According to a press release from installer Ride Entertainment, Gerstlauer “has signed an agreement to manufacture a one-of-a-kind Infinity roller coaster for a soon-to-be-named customer in the United States.” The new coaster will open in late 2022.
“I am constantly amazed at how the team at Gerstlauer conquers unique challenges thrown their way,” Ed Hiller, CEO and founder of Ride Entertainment, said in a press release. “This new Infinity coaster will have guests racing to it in order to be the first to ride as it is being installed at a high-profile location.”
Gerstlauer already announced one new U.S. coaster for 2022: Defiance, a custom Eurofighter model coming to Glenwood Caverns Adventure Park in Colorado. The mystery Infinity coaster will be the third of that Gerstlauer model built in the U.S., after HangTime at Knott’s Berry Farm and Monster at Adventureland in Iowa.
IAAPA Expo will be held Nov. 16-19 in Orlando, with Theme Park Tribune providing in-depth coverage.
Disneyland increases ticket, parking prices
After a pandemic-induced break from hiking ticket prices, Disneyland Resort raised prices Monday on most theme park tickets from between 3 percent to 8 percent.
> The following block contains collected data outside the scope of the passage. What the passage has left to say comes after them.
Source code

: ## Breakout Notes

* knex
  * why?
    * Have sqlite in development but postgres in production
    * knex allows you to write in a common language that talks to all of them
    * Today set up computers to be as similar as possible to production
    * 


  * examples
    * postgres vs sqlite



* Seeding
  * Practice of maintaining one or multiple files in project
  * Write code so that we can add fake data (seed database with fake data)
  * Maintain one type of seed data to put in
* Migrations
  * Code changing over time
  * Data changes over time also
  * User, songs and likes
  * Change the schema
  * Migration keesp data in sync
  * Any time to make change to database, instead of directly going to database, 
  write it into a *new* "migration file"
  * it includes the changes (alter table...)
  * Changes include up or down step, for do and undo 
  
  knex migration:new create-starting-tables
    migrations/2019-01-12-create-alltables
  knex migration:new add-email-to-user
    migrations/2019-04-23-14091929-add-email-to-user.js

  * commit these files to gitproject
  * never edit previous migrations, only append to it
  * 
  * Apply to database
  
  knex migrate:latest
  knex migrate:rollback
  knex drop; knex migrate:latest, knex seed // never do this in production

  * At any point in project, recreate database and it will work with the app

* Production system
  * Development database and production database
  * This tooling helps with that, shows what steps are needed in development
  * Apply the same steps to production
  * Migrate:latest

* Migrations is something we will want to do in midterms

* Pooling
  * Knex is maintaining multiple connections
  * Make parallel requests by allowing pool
The lowest-priced Tier 1 days, mostly made up of Tuesdays and Wednesdays in slower seasons, remain unchanged at $104 for a single park. Other tiers went up by between $5 and $10 for a single-day ticket, and $10 and $15 for a 1-day park hopper. Disney also added a new, sixth tier for the busiest days of the year, when a one-day, one-park ticket will cost $164.
By comparison, a single-day ticket to Disneyland in 2000 cost $41, which would be $62 today when adjusted for inflation.
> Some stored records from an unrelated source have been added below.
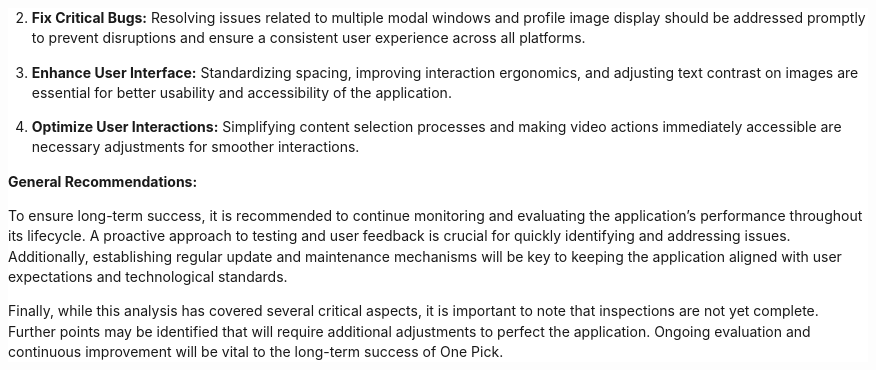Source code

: 2. **Fix Critical Bugs:** Resolving issues related to multiple modal windows and profile image display should be addressed promptly to prevent disruptions and ensure a consistent user experience across all platforms.

3. **Enhance User Interface:** Standardizing spacing, improving interaction ergonomics, and adjusting text contrast on images are essential for better usability and accessibility of the application.

4. **Optimize User Interactions:** Simplifying content selection processes and making video actions immediately accessible are necessary adjustments for smoother interactions.

**General Recommendations:**

To ensure long-term success, it is recommended to continue monitoring and evaluating the application’s performance throughout its lifecycle. A proactive approach to testing and user feedback is crucial for quickly identifying and addressing issues. Additionally, establishing regular update and maintenance mechanisms will be key to keeping the application aligned with user expectations and technological standards.

Finally, while this analysis has covered several critical aspects, it is important to note that inspections are not yet complete. Further points may be identified that will require additional adjustments to perfect the application. Ongoing evaluation and continuous improvement will be vital to the long-term success of One Pick.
Multi-day tickets saw prices jump by $20 for one-park per day tickets, and $25 for park hoppers. Disney also mark its highest-tier annual pass, the Magic Key, as “sold out.”
The largest price hike in terms of percentage affects parking rates. Daily parking rates for the theme parks will jump from $25 to $30, while self parking at the three on-site Disney hotels is being raised from $25 to $40, a 60 percent hike.
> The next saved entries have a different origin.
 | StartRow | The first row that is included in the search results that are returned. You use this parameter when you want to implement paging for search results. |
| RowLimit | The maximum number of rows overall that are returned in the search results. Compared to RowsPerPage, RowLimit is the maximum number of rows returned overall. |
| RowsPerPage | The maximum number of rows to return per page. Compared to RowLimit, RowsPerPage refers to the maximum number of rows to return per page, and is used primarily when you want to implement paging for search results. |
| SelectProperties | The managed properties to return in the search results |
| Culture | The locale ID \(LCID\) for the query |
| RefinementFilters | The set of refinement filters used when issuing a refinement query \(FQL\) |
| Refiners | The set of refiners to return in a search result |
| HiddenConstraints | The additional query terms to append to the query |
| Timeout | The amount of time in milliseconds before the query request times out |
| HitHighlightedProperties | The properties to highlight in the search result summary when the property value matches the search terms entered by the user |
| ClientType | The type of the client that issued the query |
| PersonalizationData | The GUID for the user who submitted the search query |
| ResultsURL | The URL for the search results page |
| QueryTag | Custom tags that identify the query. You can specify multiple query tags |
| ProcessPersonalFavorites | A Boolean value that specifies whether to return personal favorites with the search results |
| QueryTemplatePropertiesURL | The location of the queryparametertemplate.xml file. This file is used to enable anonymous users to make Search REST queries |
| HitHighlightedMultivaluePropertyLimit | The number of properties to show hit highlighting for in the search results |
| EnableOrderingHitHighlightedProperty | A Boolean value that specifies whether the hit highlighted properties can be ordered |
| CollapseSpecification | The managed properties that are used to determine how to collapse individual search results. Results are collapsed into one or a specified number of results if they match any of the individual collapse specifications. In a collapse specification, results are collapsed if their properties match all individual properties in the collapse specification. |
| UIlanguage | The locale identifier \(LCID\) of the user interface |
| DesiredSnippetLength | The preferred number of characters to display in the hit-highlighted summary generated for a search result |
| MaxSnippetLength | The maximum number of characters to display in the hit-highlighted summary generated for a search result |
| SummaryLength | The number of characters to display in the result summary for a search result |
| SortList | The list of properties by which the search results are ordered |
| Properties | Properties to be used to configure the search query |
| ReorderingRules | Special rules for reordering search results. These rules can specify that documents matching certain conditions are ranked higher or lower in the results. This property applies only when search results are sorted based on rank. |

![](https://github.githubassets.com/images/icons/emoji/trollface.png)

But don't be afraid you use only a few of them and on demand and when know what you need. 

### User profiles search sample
Disneyland to bring back parking lot trams in 2022
The good news is that after you pay more for parking at Disneyland, you won’t have to walk all the way to the park entrance.
The Orange County Register was the first to report that parking lot trams to the Mickey & Friends and Pixar Pals parking structures will return early next year.
Since Disneyland reopened early this year, guests have been forced to make the nearly mile-long walk to the park entrances along the tram route. Initially, this was justified as necessary for physical distancing, but has continued purely as a cost-cutting measure.
There have been no Disney World parking trams since the pandemic began, and no official word on when they may return.